Being a Step-Mom, and a Grammy. Again, another thing that has pushed me as far out of my safe little box as possible. I would not, for one second trade it. It has pushed me, challenged me, and made me a better person. Ryan is pushing 27, and far too old to have me "mothering" him, but he is a good sport about me being a nudge in his life, and this past year we have gotten to know each other more and more. He's all right, as step kids go. I think I'll keep him. Annabella is a light in our lives and I am so stinkin grateful for that little bundle of red headed joy. She is also extremely patient with me, and is truly a delight. Her no nonsense, eager to please personality is so much fun to be around. She tells it like it is, and if I could somehow bottle her zest for life and fun, well, I think I might have the cure for the world's trouble. I wish every single day we could somehow teleport her her to Singapore for a nice, long visit. Asia wouldn't know what hit it.

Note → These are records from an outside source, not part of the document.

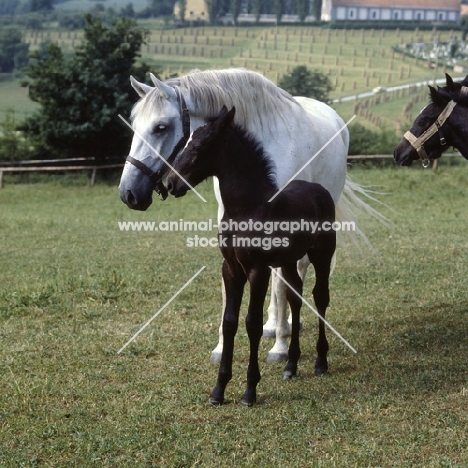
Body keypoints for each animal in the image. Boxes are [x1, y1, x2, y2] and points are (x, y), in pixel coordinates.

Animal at [118, 67, 380, 364]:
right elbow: (229, 291)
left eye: (160, 127)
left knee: (296, 273)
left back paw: (289, 325)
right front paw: (222, 348)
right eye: (134, 125)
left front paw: (280, 347)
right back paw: (272, 324)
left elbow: (280, 286)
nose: (128, 192)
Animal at [166, 107, 334, 406]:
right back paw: (291, 366)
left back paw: (320, 362)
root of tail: (319, 190)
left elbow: (252, 324)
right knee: (295, 296)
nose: (171, 183)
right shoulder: (231, 268)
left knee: (320, 297)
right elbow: (230, 322)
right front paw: (218, 390)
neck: (245, 209)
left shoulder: (258, 269)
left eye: (197, 147)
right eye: (184, 143)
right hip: (288, 260)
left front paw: (249, 390)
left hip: (322, 253)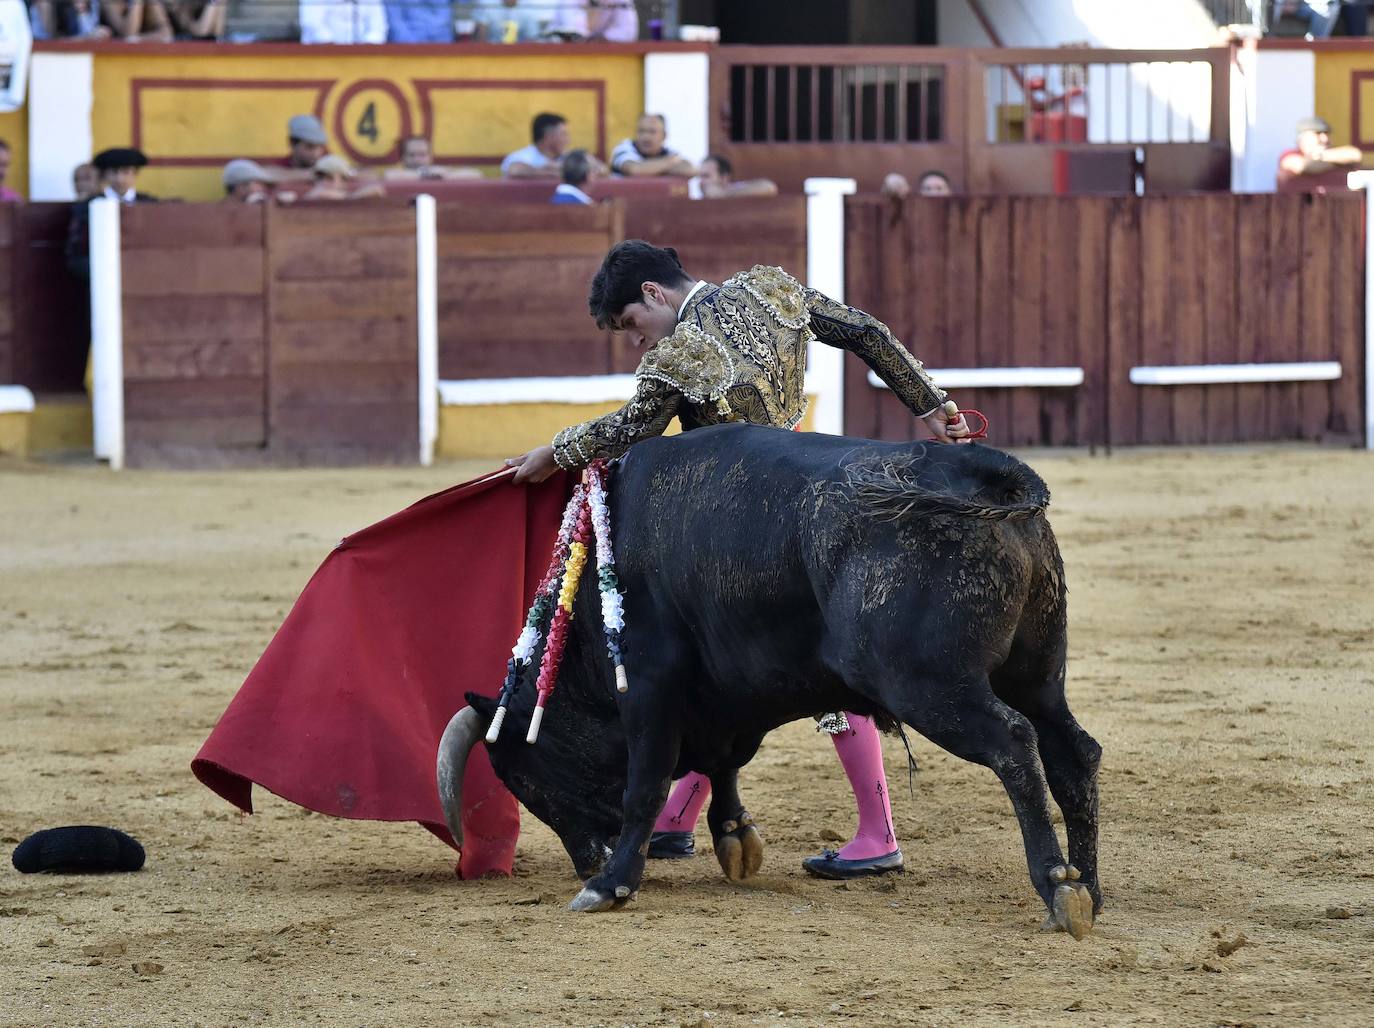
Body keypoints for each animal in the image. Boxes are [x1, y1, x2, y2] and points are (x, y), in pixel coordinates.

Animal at [442, 426, 1104, 940]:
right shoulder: (725, 698)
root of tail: (988, 472)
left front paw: (612, 884)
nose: (586, 863)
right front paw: (733, 835)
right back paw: (1088, 887)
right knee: (1073, 752)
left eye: (520, 777)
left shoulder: (650, 687)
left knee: (1014, 745)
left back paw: (1055, 886)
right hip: (1037, 676)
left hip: (926, 685)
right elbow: (721, 764)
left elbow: (646, 784)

Frank, the furry band-aid. I've said it before, but he really is a helpful guy to have around. It's hard to dwell on shittiness when you have a goofball, slightly dim little fellow running back and forth at a high rate of speed.
And last but not least, the guy that I often wake up to holding my hand. The ups and owns of a new marriage (oh yeah, they are real baby, straight up), living as physically far away from our family and friends as we can, struggles with infertility, purchasing a new house in the Seattle area and all the other fun stresses we've had this year, cannot dim the fact that I still really like the big lug, and I wouldn't trade his middle of the night hand holding for anything.

These are the big and little things...each one, even the yucky struggles, I wouldn't want to swap, it makes life wonderful, messy and never dull.